This section briefly reviews the published literature related to RSIR. As mentioned in Section 1, there are two key techniques in a basic RSIR system. Thus, we broadly classify the existing RSIR methods into two groups, i.e., feature representation based RSIR and similarity matching based RSIR.

2.1. Feature Representation Based RSIR

The methods categorized in this group emphasize the contribution of image feature to RSIR. As early as 1998, two RSIR methods based on feature representation were proposed [27,28]. Two models, Bayesian and Gibbs–Markov random field (GMRF), were selected to capture the spatial information from RS images, respectively. The feature extraction was transformed into the parameter estimation issue in these two methods. The retrieval results were obtained under the Bayesian paradigm. Then, Datcu et al. [2] introduced another information based RSIR method. The retrieval results were obtained by the dyadic k-means algorithm [29] using the feature extracted by a hierarchical Bayesian model. A comprehensive RSIR system named Geospatial Information Retrieval and Indexing System (GeoIRIS) was proposed in the literature [30]. GeoIRIS integrated six modules to accomplish diverse complex tasks related to RSIR. Among these modules, the fundamental and crucial module of GeoIRIS was feature extraction. To describe the RS image accurately, diverse features were extracted, including the spectral features, texture features, linear features, object-based features, etc. Yang and Newsam [23] tried to deal with the RSIR task using the local invariant features. The scale invariant feature transform (SIFT) descriptor [31,32] based BOW features were extracted from the RS images, and the retrieval results were obtained by the L1-norm distance. Based on the Fourier power spectrum of an image’s quasi-flat zones representation, Aptoula proposed the global morphological texture descriptors for RSIR in the literature [33]. The behavior of new descriptors was verified using the published image archive. To explore the local textural and structural information of RS images, the local extrema descriptor was introduced in [34], in which the radiometric, geometric and gradient properties of RS images can be captured. To enhance the retrieval efficiency, Demir and Bruzzone [12] introduced the hashing code into RSIR. Compared with the dense features mentioned before, the hashing feature accelerated the speed of retrieval obviously.
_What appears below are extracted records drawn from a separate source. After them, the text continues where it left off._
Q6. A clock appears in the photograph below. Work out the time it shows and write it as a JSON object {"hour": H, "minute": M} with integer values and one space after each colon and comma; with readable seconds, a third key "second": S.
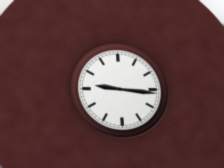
{"hour": 9, "minute": 16}
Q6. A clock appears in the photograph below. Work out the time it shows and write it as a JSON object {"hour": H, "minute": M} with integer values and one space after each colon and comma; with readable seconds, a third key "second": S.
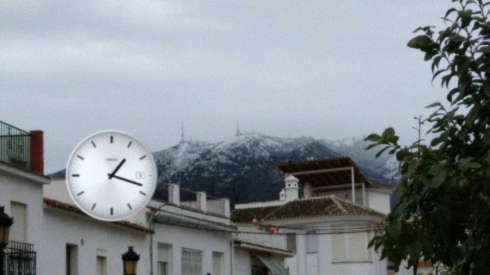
{"hour": 1, "minute": 18}
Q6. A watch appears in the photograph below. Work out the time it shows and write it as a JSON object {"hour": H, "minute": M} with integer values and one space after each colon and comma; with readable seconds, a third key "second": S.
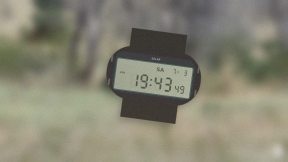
{"hour": 19, "minute": 43, "second": 49}
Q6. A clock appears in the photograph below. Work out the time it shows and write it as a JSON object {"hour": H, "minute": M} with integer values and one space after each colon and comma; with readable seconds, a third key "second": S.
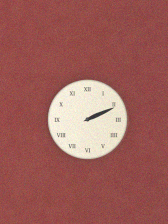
{"hour": 2, "minute": 11}
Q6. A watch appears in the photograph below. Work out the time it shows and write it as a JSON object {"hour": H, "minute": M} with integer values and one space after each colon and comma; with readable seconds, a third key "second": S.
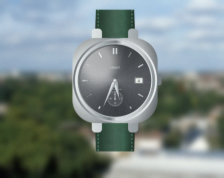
{"hour": 5, "minute": 34}
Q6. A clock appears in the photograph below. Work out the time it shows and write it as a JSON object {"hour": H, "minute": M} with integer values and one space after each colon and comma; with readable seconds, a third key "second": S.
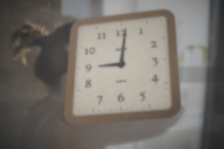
{"hour": 9, "minute": 1}
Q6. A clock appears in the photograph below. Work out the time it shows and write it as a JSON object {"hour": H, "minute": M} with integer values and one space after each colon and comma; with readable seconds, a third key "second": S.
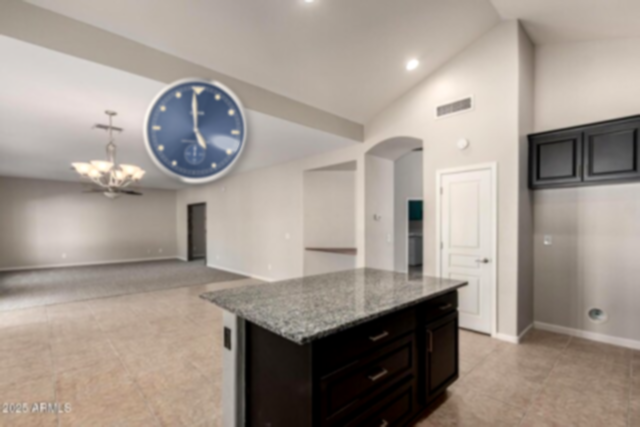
{"hour": 4, "minute": 59}
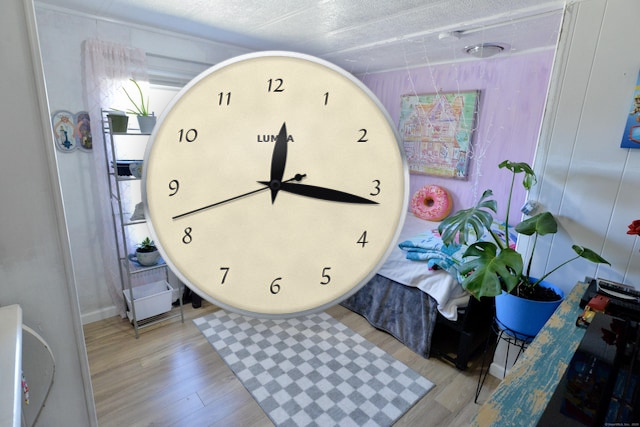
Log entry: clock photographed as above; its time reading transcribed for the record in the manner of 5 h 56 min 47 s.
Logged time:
12 h 16 min 42 s
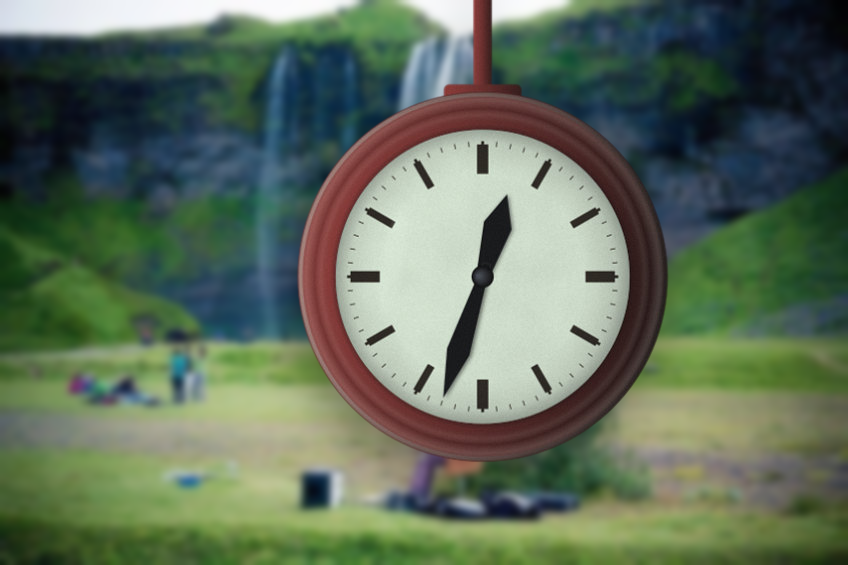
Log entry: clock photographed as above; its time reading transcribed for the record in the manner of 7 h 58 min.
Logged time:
12 h 33 min
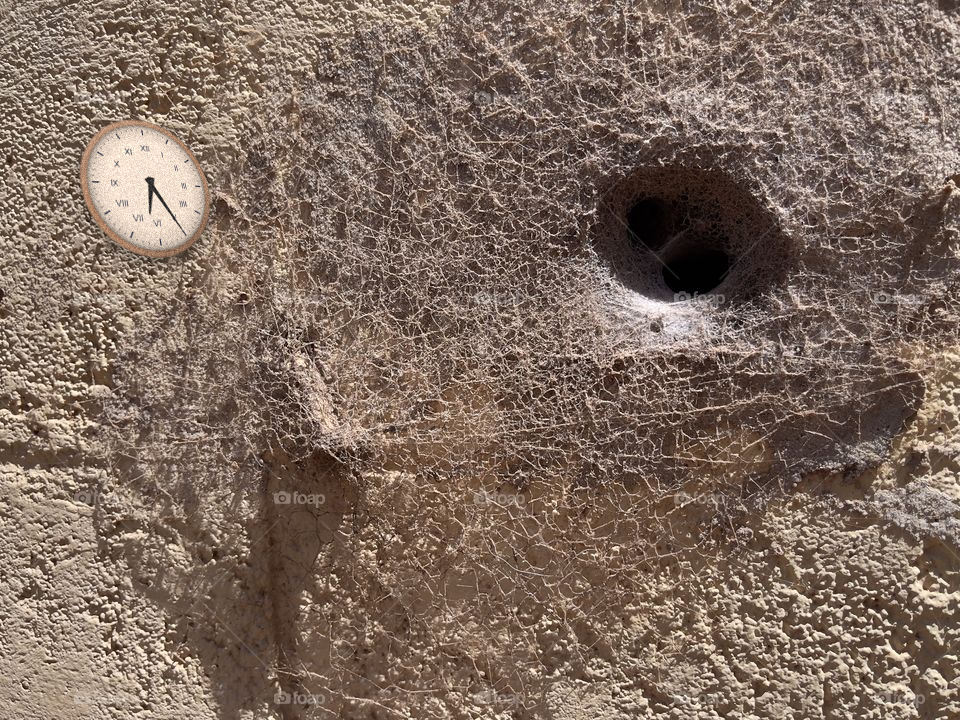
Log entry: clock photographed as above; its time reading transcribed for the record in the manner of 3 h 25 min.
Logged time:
6 h 25 min
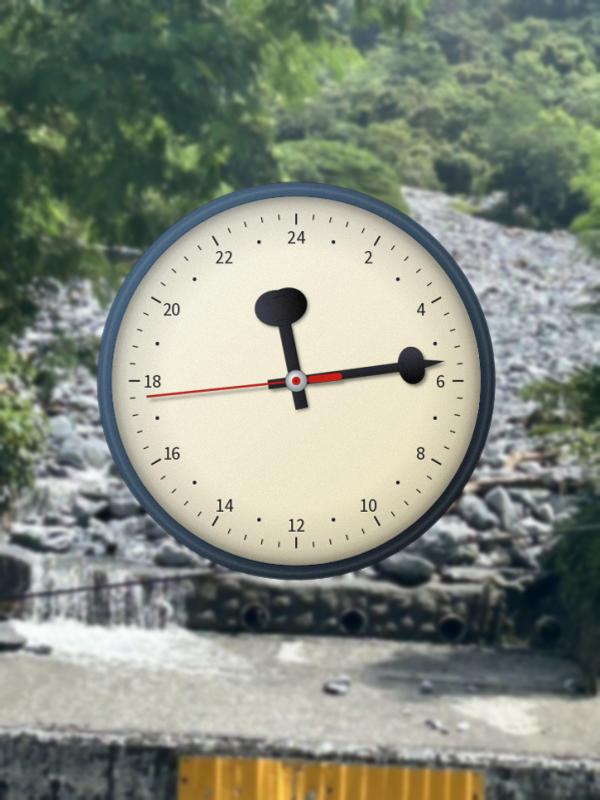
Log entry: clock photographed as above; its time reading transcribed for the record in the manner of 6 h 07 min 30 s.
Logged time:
23 h 13 min 44 s
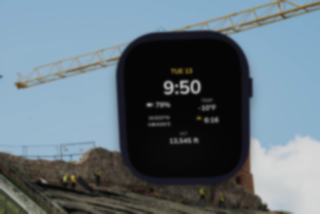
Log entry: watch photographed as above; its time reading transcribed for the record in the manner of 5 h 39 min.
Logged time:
9 h 50 min
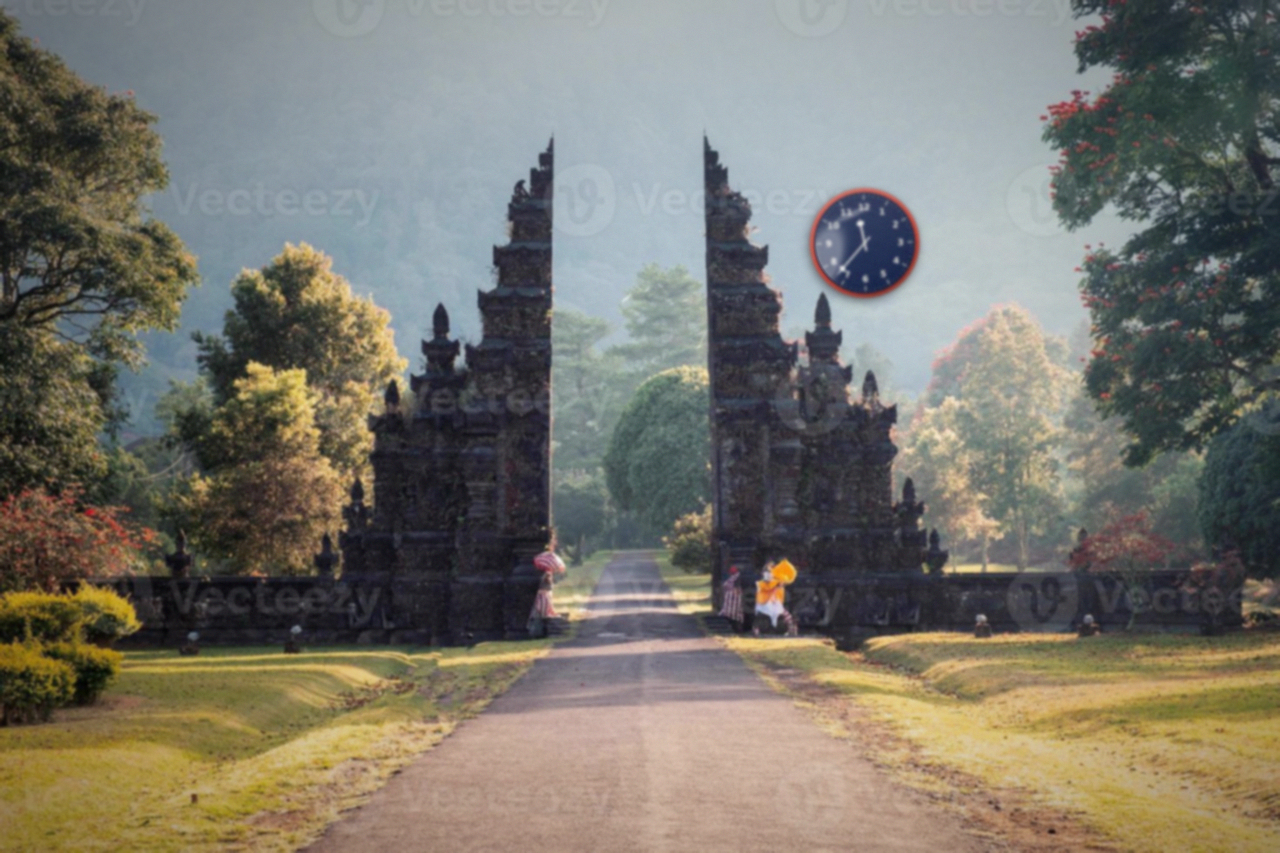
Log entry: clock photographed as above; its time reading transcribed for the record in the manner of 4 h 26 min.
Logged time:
11 h 37 min
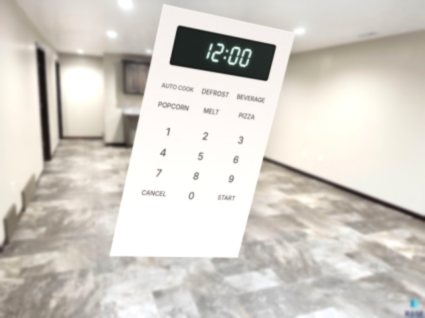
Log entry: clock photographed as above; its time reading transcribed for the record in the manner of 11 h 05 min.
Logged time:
12 h 00 min
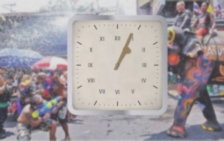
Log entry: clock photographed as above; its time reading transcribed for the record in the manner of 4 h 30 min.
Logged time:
1 h 04 min
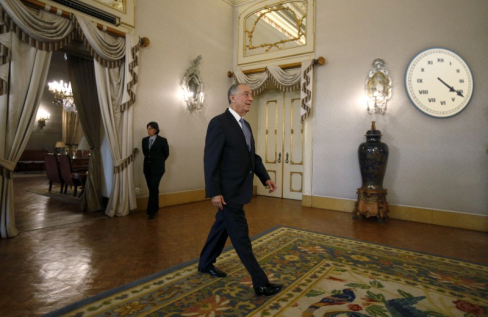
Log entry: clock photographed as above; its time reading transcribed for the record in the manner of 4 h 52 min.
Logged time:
4 h 21 min
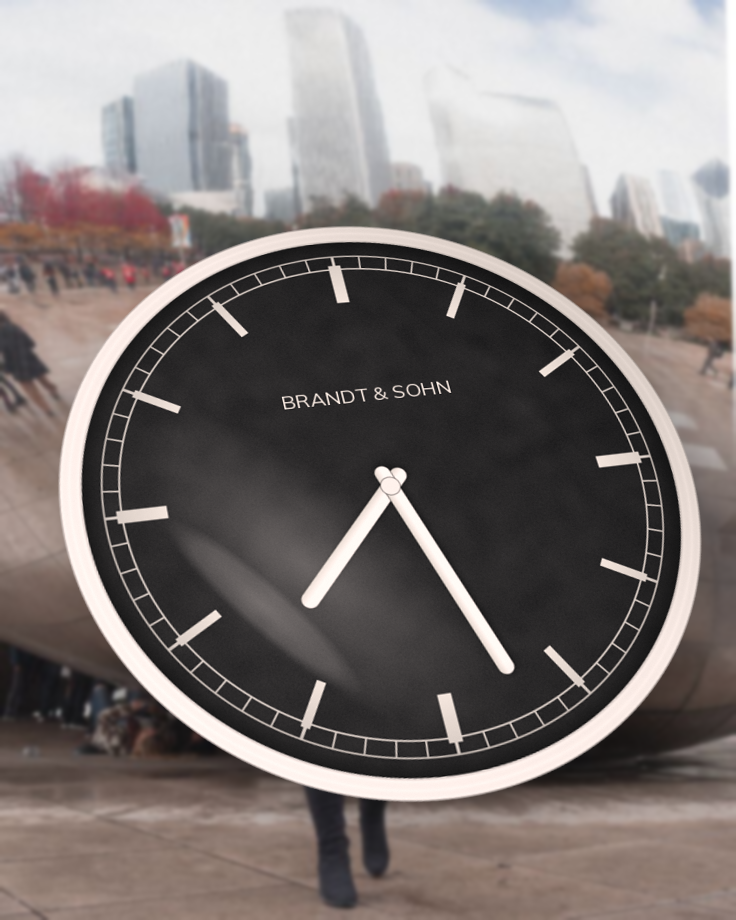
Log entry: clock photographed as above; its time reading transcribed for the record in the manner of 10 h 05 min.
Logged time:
7 h 27 min
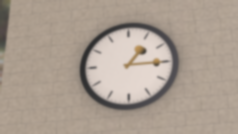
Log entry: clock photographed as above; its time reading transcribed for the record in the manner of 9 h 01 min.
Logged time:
1 h 15 min
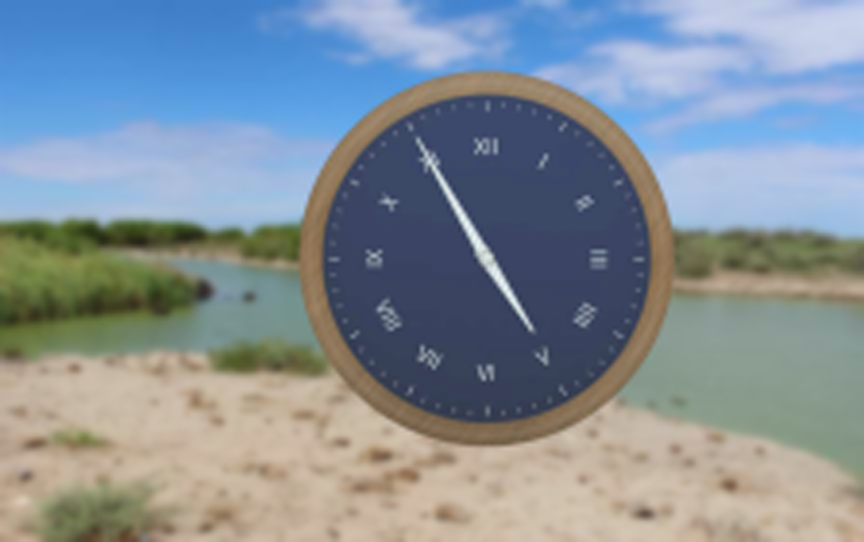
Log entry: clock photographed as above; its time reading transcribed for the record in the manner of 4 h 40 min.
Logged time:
4 h 55 min
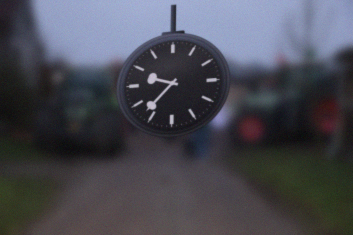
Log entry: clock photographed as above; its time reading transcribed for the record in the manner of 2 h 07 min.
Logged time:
9 h 37 min
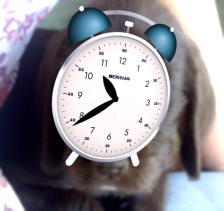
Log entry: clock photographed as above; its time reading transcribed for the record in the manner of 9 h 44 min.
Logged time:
10 h 39 min
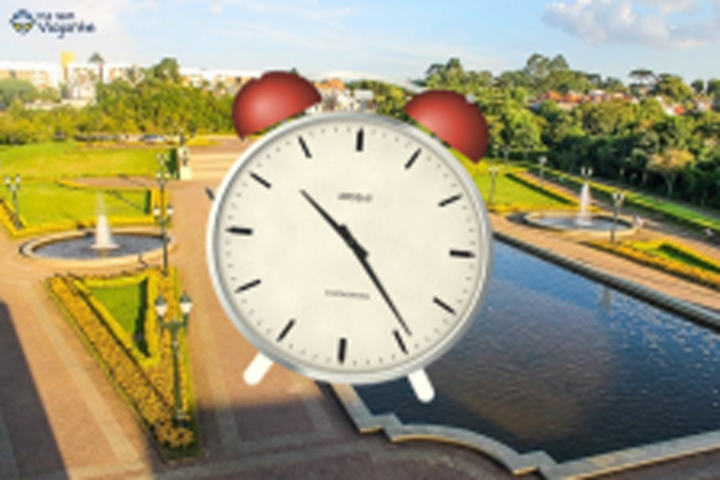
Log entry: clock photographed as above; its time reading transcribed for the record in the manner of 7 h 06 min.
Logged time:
10 h 24 min
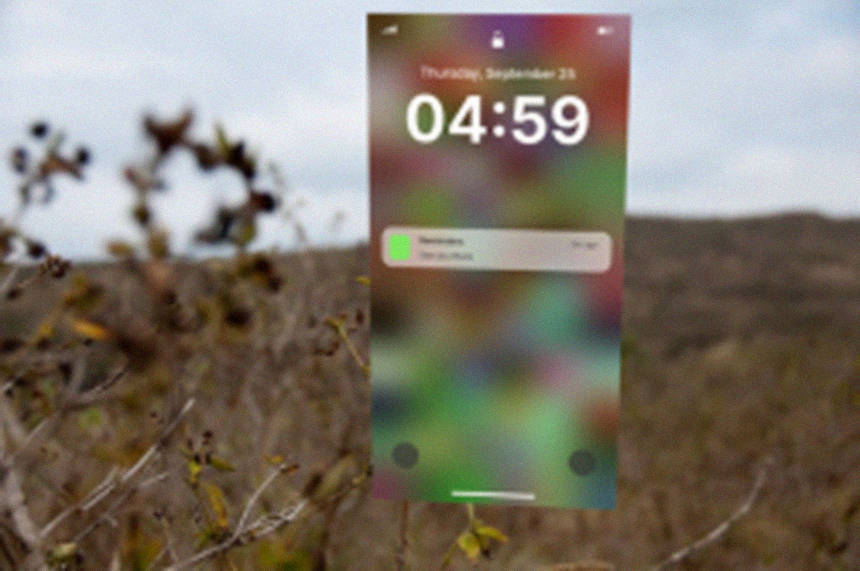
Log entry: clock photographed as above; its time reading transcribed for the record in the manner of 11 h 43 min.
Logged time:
4 h 59 min
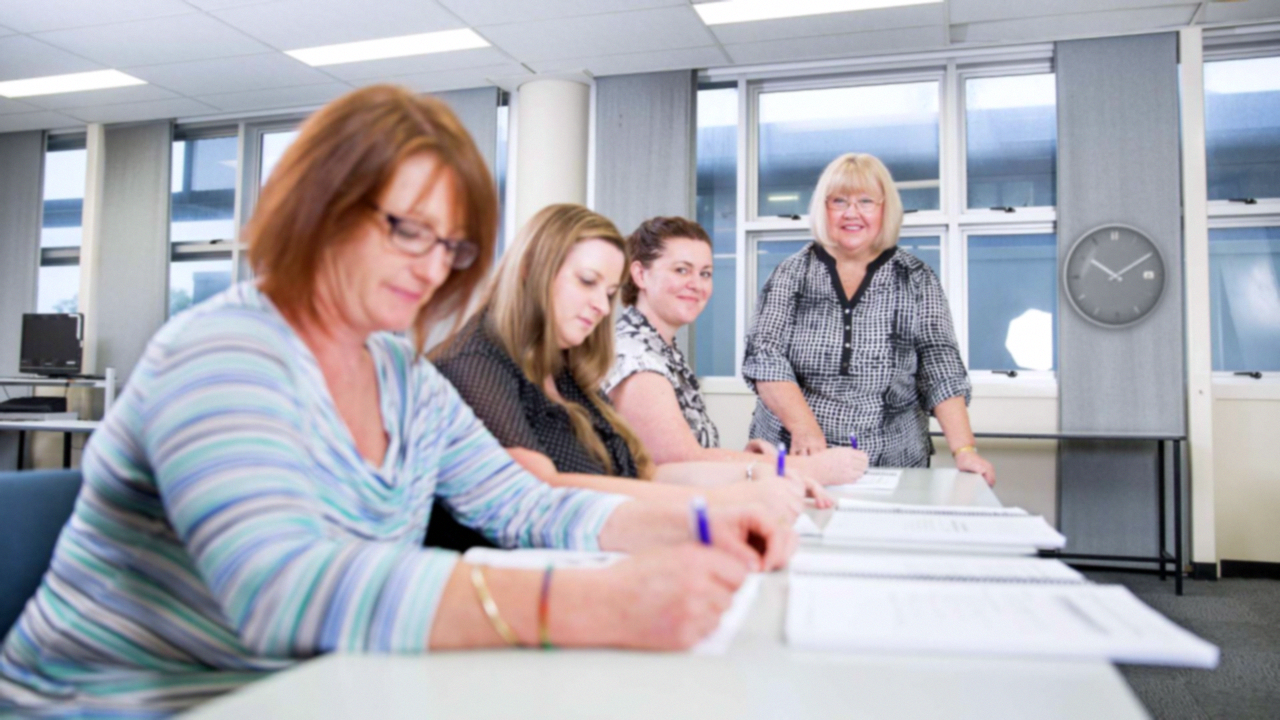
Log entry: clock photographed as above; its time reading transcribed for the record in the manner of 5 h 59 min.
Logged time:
10 h 10 min
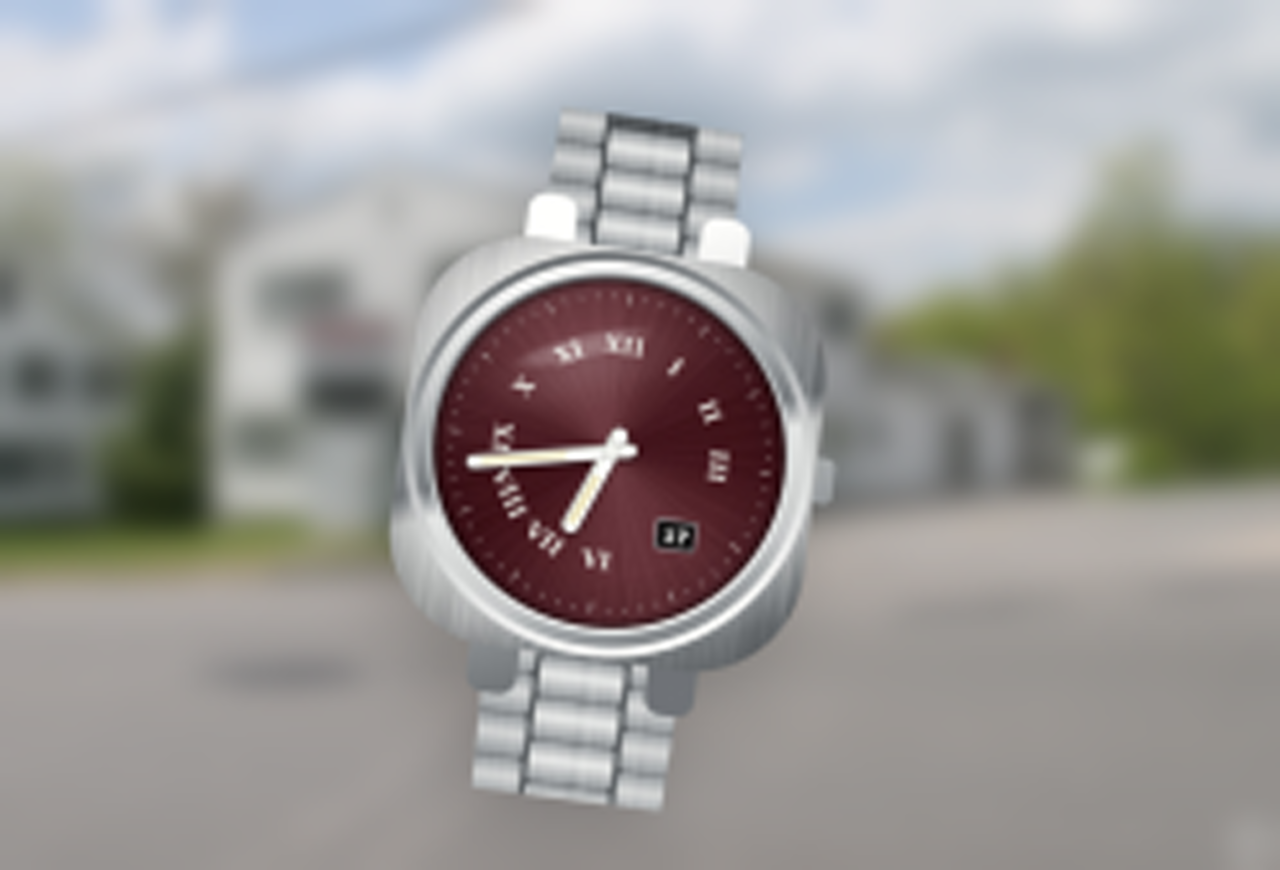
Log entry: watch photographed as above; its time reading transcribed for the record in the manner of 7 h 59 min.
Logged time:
6 h 43 min
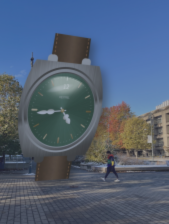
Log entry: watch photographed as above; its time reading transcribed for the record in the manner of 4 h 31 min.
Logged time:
4 h 44 min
The features used in the RSIR methods mentioned above are all handcrafted. Although the results are positive, their contributions to the RSIR are limited due to the complexity of RS images. Recently, due to the strong representation capacity, the deep features learned by the deep neural network model made the cracking contributions to RSIR. Zhou et al. [35] utilized the auto-encoder to learn the sparse features from RS images, and the retrieval results were obtained by L1/L2 norm distance. Li et al. [36] combined the deep features and low-level handcrafted features together to represent RS images. The retrieval results were obtained by the collaborative affinity metric fusion. Zhou et al. [37] presented a low dimensional CNN model to learn the representative features from the RS images for RSIR. Since the novel framework of the introduced CNN model, the dimension of the obtained features was lower than that of the traditional CNN. A deep hashing neural network was proposed to learn the hashing code of RS images for large-scale RSIR [38]. The dual CNNs framework was developed to learn the deep features and deep hashing code simultaneously. In addition, to train the proposed network with the limited labeled RS images, the transfer learning theory was introduced.

2.2. Similarity Matching Based RSIR

The RSIR methods within this group aim at improving the RSIS behavior through the dedicated similarity measures. Datta et al. [39] presented an RS image information mining system based on the image classification and region-based similarity measure, i.e., integrated region matching (IRM) similarity measure. To weight the similarities between RS images properly, IRM segmented the image into several regions first, and then calculated the distances using discrete feature sets corresponding to different regions. An improved IRM (IIRM) measure was introduced in [40] for dealing with synthetic aperture radar (SAR) image retrieval. Two kinds of segmented regions were obtained using different features, and the similarity between two SAR images was computed by the weighted linear summation of two IRM distances. To deal with the blurry boundaries and segmented uncertainty of segmented regions, the region-based fuzzy matching (RFM) measure was proposed in [41] for SAR image content retrieval. The fuzzy features were utilized to represent the gradual transition between adjacent regions. The resemblance between two SAR images was calculated using the fuzzy theory.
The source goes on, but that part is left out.